⟨
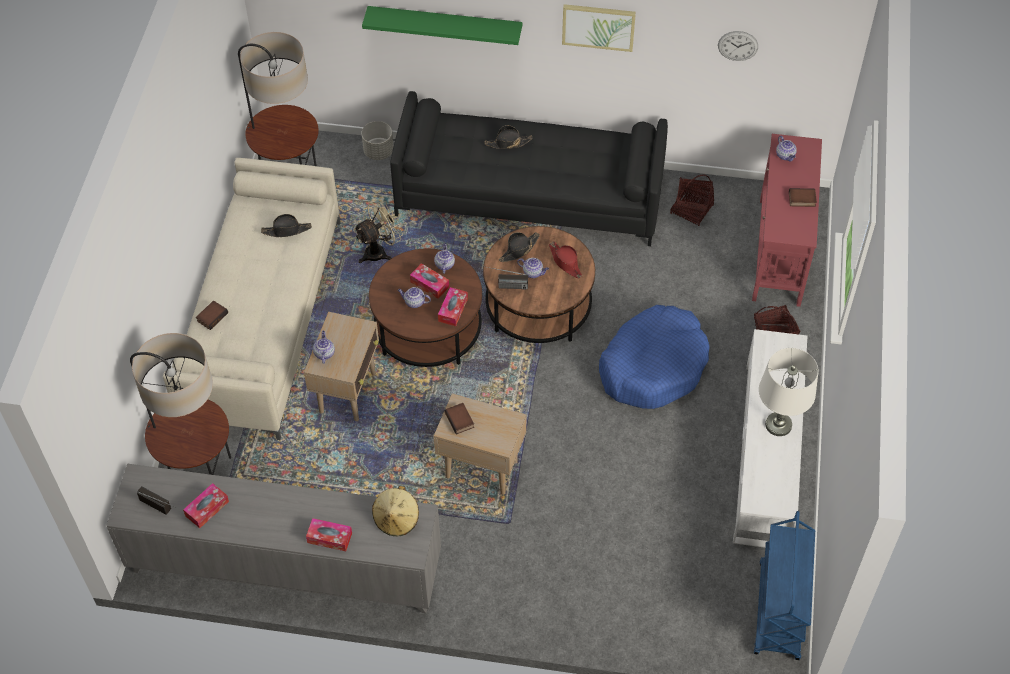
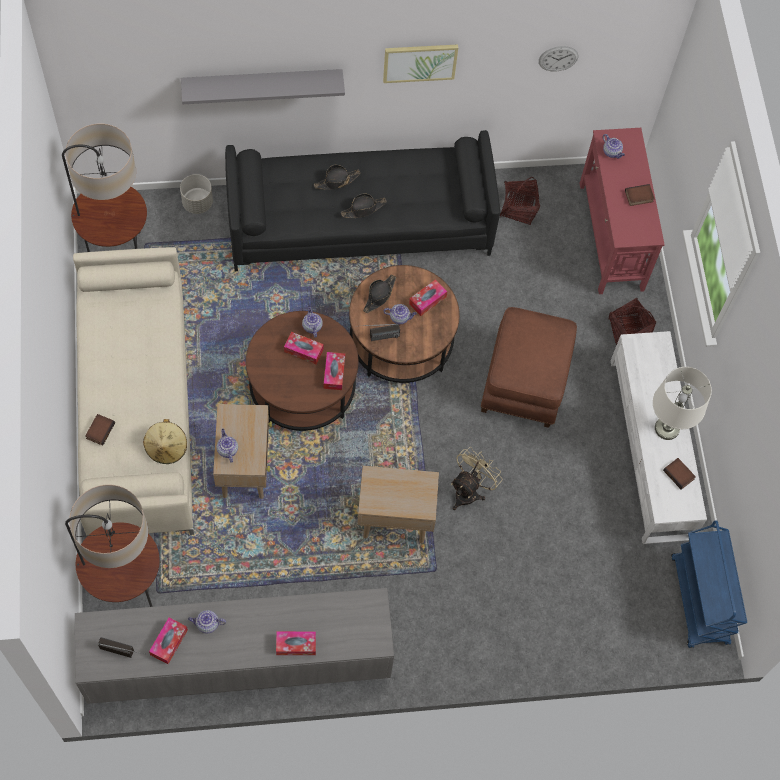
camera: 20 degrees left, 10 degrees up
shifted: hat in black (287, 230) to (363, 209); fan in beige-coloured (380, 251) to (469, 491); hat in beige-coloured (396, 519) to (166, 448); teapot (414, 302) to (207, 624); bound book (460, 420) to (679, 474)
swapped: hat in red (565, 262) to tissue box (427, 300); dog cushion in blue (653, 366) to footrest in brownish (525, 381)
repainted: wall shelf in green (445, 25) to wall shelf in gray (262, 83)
⟩
⟨
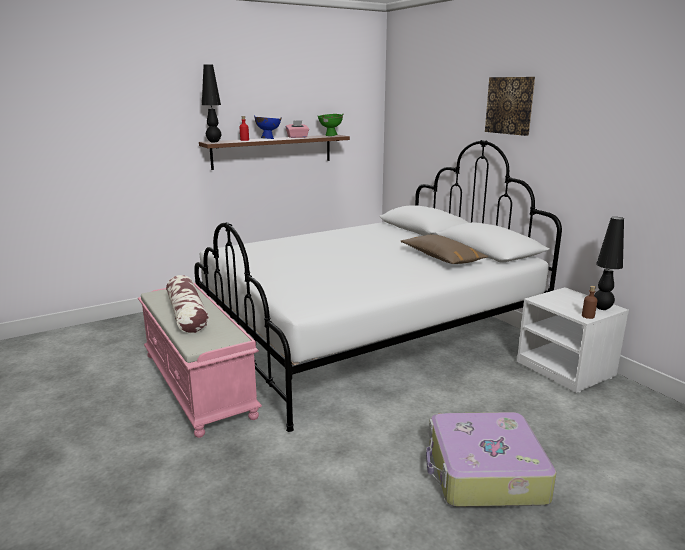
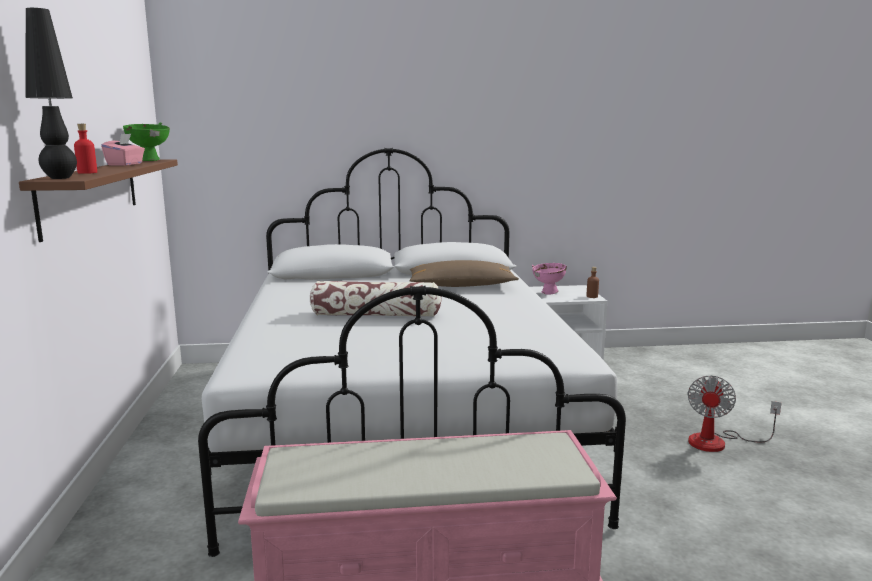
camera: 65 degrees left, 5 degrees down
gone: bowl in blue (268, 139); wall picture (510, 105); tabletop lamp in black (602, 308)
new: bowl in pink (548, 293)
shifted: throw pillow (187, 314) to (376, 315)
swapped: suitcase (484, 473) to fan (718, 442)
⟩
⟨
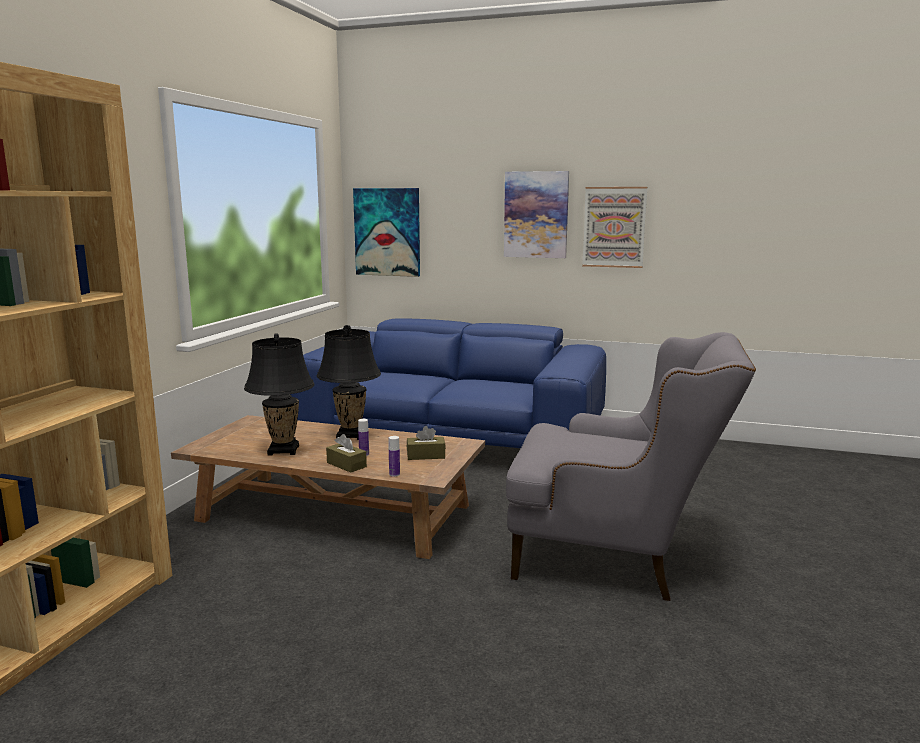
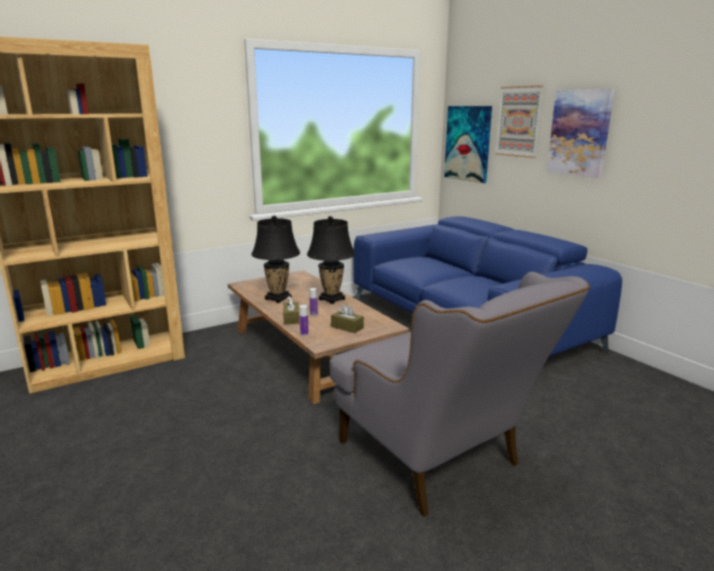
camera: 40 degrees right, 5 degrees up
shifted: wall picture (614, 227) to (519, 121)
⟩
→ Directions for this task
Scan the data above for the string "bowl". Copy every line in which it appears.

→ Finished task
gone: bowl in blue (268, 139); wall picture (510, 105); tabletop lamp in black (602, 308)
new: bowl in pink (548, 293)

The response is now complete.